WHAT YOU NEED TO DO. Copy the lines below verbatim, from the line containing "common name: Four-striped polycera" to the line containing "scientific name: Pinus sibirica", both included.

Data listing
=====

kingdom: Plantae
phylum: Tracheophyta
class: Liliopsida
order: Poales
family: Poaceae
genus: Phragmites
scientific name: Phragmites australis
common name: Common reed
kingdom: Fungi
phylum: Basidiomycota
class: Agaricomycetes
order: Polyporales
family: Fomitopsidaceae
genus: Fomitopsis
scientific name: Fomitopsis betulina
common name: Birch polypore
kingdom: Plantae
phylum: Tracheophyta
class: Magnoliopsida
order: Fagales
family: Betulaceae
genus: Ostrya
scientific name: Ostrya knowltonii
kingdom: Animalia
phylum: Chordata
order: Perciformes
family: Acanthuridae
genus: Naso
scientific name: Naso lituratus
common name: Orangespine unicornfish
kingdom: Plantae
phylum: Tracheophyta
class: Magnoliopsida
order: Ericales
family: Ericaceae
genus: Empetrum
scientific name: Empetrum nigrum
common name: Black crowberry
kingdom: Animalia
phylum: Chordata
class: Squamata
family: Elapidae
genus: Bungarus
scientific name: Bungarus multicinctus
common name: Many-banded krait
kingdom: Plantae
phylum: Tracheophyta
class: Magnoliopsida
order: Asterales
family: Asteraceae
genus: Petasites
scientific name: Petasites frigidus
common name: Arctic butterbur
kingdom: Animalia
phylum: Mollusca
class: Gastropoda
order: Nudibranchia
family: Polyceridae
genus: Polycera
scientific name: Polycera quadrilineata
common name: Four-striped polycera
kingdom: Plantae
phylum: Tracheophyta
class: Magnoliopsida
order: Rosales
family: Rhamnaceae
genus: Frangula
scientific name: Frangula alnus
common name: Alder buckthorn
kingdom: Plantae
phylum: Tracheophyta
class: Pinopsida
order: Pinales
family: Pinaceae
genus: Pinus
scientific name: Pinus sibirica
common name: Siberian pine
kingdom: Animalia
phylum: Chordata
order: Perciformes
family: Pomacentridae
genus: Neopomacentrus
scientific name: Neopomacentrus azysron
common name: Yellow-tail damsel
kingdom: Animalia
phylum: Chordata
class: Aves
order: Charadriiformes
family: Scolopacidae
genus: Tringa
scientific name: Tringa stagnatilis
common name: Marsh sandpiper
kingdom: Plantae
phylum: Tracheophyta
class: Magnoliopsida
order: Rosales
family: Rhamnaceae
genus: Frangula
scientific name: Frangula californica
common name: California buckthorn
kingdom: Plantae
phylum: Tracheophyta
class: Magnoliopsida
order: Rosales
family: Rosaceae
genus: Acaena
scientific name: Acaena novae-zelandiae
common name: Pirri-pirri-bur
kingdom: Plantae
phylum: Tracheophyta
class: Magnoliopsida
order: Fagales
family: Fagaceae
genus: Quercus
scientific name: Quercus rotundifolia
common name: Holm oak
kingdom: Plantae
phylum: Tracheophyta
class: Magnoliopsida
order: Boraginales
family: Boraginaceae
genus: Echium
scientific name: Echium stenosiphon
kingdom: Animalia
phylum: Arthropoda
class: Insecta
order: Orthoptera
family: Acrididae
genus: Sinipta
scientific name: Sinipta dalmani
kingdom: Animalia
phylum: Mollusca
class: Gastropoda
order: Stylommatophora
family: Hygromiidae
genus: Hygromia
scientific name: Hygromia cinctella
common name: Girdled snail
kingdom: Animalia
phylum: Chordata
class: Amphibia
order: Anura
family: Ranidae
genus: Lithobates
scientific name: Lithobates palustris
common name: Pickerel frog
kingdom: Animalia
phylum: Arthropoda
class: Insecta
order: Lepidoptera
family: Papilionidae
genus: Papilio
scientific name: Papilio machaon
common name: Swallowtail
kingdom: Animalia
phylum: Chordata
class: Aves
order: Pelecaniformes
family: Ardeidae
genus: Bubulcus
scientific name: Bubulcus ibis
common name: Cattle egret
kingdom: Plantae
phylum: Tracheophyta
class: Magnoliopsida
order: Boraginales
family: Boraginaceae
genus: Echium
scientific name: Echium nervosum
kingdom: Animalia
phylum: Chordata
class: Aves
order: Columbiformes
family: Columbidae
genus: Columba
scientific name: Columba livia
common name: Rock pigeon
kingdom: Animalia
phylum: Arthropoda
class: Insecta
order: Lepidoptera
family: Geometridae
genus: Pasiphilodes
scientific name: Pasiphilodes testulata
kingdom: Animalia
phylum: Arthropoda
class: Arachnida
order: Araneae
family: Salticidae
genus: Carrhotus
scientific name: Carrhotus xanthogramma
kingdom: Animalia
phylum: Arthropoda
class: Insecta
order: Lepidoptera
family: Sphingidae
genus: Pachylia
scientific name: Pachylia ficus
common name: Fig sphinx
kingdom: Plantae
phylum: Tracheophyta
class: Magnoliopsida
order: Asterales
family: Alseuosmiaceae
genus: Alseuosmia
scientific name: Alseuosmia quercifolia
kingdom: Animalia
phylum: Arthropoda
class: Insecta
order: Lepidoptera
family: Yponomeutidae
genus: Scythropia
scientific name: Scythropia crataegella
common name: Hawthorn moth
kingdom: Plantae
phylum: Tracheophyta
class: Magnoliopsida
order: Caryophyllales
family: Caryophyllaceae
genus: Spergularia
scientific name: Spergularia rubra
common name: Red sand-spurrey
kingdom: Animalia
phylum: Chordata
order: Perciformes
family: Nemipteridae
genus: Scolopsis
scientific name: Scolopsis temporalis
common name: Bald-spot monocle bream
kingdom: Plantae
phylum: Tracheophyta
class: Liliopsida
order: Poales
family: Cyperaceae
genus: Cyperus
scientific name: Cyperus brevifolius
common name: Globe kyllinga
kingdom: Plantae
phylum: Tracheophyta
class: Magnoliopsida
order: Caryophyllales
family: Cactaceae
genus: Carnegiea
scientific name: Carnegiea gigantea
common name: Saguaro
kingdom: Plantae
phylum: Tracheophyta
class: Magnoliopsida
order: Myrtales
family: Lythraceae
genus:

=====

TASK OUTPUT.
common name: Four-striped polycera
kingdom: Plantae
phylum: Tracheophyta
class: Magnoliopsida
order: Rosales
family: Rhamnaceae
genus: Frangula
scientific name: Frangula alnus
common name: Alder buckthorn
kingdom: Plantae
phylum: Tracheophyta
class: Pinopsida
order: Pinales
family: Pinaceae
genus: Pinus
scientific name: Pinus sibirica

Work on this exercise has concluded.